- Genre: Thriller
- Screenplay by: Stephen Leather
- Directed by: Graham Theakston
- Starring: Dervla Kirwan; Mark Womack; Ciara Lyons; David Hunt; Angeline Ball; Marc Warren; Francis Magee; Daragh O'Malley; Brendan Coyle; Samantha Bond;
- Music by: Mike Moran
- Country of origin: United Kingdom
- Original language: English
- No. of series: 1
- No. of episodes: 2

Production
- Executive producers: Keith Evans Mark Freeland
- Producer: Paul Knight
- Cinematography: Lukas Strebel
- Editor: Nigel Parkes
- Running time: 90 minutes
- Production company: Paul Knight Productions

Original release
- Network: Sky One
- Release: 8 April – 15 April 2001

= The Bombmaker =

The Bombmaker is a two-part British television drama serial, written and created by Stephen Leather, and directed by Graham Theakston. It first broadcast on Sky One on 8 April 2001, with the second and final episode following a week later on 15 April. The series, based upon Leather's novel of the same name, stars Dervla Kirwan as Andrea Hayes, a former IRA bombmaker who is forced to come out of retirement when her daughter is kidnapped and held to ransom.

Mark Womack stars as Andrea's husband Martin, while Ciara Lyons plays the role of her daughter, Katie. David Hunt, Angeline Ball, Marc Warren, Francis Magee, Daragh O'Malley, Brendan Coyle and Samantha Bond are also credited as principal members of the cast. Filming on the series commenced in September 2000. Notably, the series has yet to be released on DVD.

==Production==
Dervla Kirwan said of her role as Andrea Hayes; "Graham Theakston, with whom I worked on The Dark Room (a BBC1 adaptation of the Minette Walters novel), was directing The Bombmaker and asked me if I was interested. I could see all the pitfalls in the script, but female characters who dominate like Andrea are few and far between. Whatever flaws there are, you owe it to yourself to do it.
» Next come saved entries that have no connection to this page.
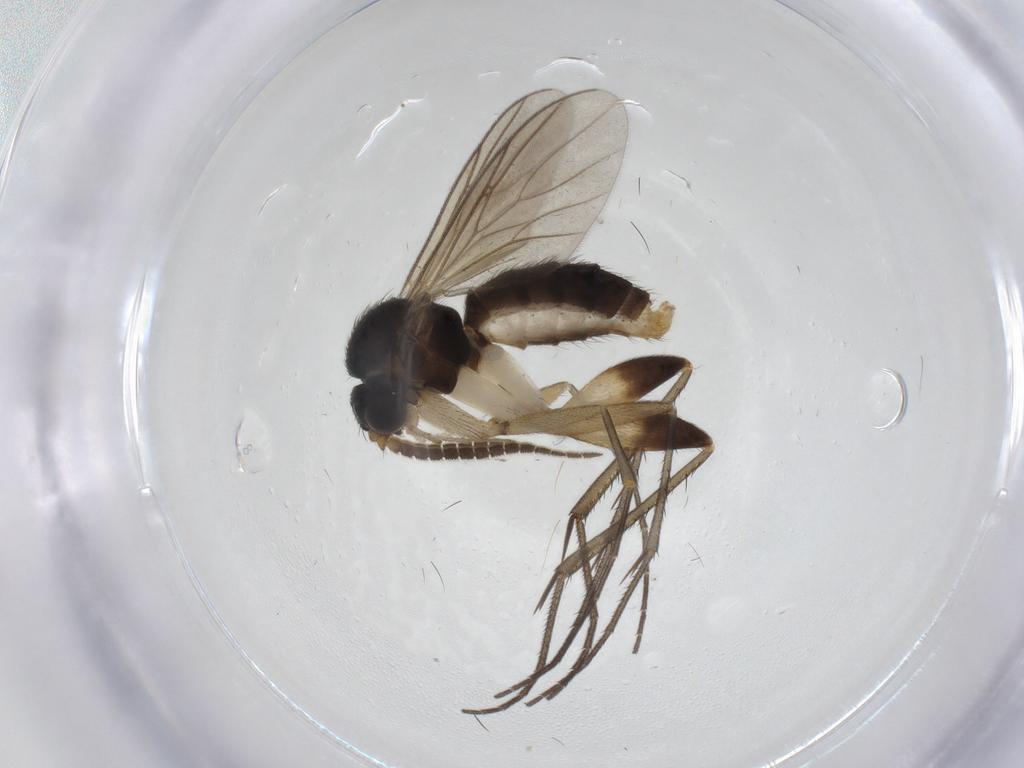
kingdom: Animalia
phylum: Arthropoda
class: Insecta
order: Diptera
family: Mycetophilidae
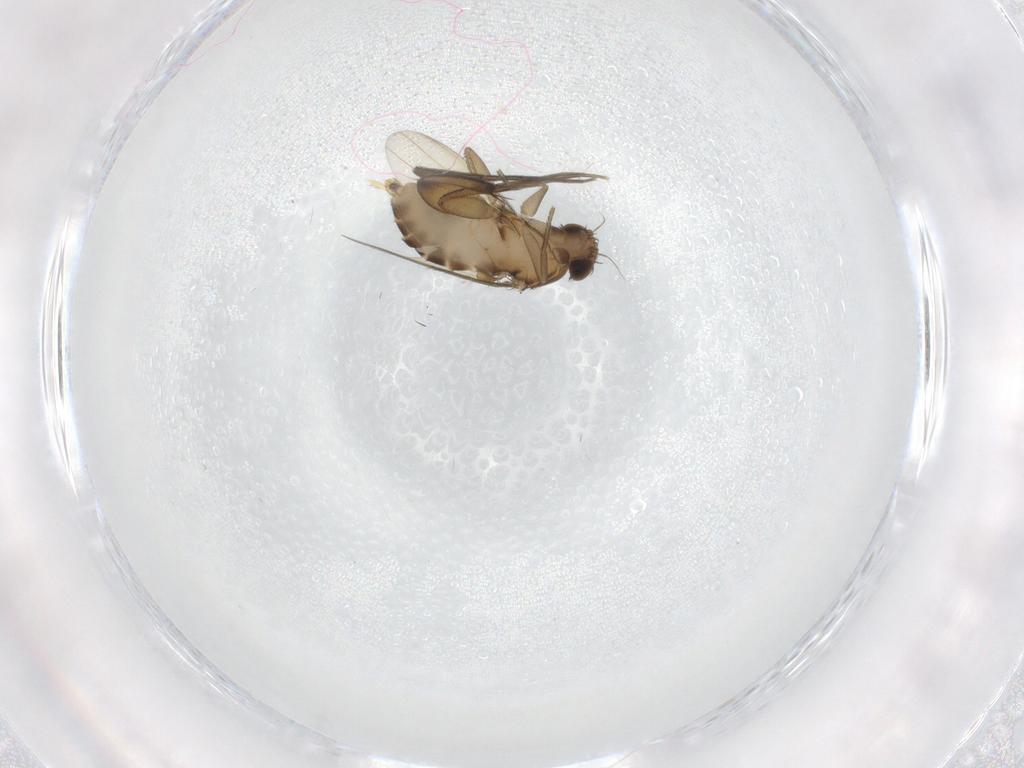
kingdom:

I've made a lot of mistakes in my career but the biggest mistake I've made is to turn down work. And I read Stephen Leather's book on which it was based, knew it was a bestseller and I think my commercial head took over."

Stephen Leather said of writing the series; "There are several major twists the audience won't see coming...it's not a run-of-the-mill kidnapping, but you don't find out until the end why the kidnappers have taken the little girl. You think it's an IRA story, but... it constantly keeps you guessing."

==Cast==
- Dervla Kirwan as Andrea Hayes
- Mark Womack as Martin Hayes
- Ciara Lyons as Katie Hayes
- David Hunt as Egan
- Angeline Ball as Lydia McCracken
- Marc Warren as Quinn
- Francis Magee as O'Keefe
- Daragh O'Malley as Mick Canning
- Brendan Coyle as George McEvoy
- Samantha Bond as Patsy
- Brian Doherty	as DI Fitzgerald
- Keith Duffy as DS Power
- Maria McDermottroe as Miss O'Mara
- Barry Barnes as Padraig
- Scott Maslen as Captain Payne
- Andrew Pleavin Captain Crosbie
- Fiona Kember-Smith as Agent Gannon
- Lyn Fullerton	as Nuala

==Episodes==

| No. | Title | Directed by | Written by | Original release date | UK viewers (millions) |
| 1 | "Part 1" | Graham Theakston | Stephen Leather | 8 April 2001 | 0.86 |
Expert IRA bomb-maker turned police informant Andrea Hayes retires and starts a new life after four school-children are killed by one of her bombs. Ten years later, her blissful home life shattered when her daughter, Katie, is abducted from her bedroom in the dead of night. Andrea later discovers a ransom note, instructing her to leave her husband Martin and fly to London by herself. It also states that if the police are contacted, she and Martin will never see Katie again. In the hope of being reunited with Katie, Andrea obeys orders and follows instructions to meet with the kidnappers. Back in Dublin, Martin is powerless to help and becomes frantic with worry when he learns from Andrea that no ransom demand has been made, and that the kidnappers' request is something much more dangerous.
| 2 | "Part 2" | Graham Theakston | Stephen Leather | 15 April 2001 | N/A |
Having successfully hidden her past as a terrorist bombmaker, Martin is shocked to the discover Andrea's true identity. Meanwhile, the kidnappers instruct Andrea to construct a giant bomb in the City of London, which, if detonated, will cause widespread devastation and death. They inform her that refusal to undertake their commands will result in Katie's death. While Martin works with the police and the SAS to locate and free his family, Andrea is forced to make the horrendous choice of losing her only child or causing the deaths of hundreds of innocent people. With time running out, Andrea has no choice but to follow the kidnappers' demands.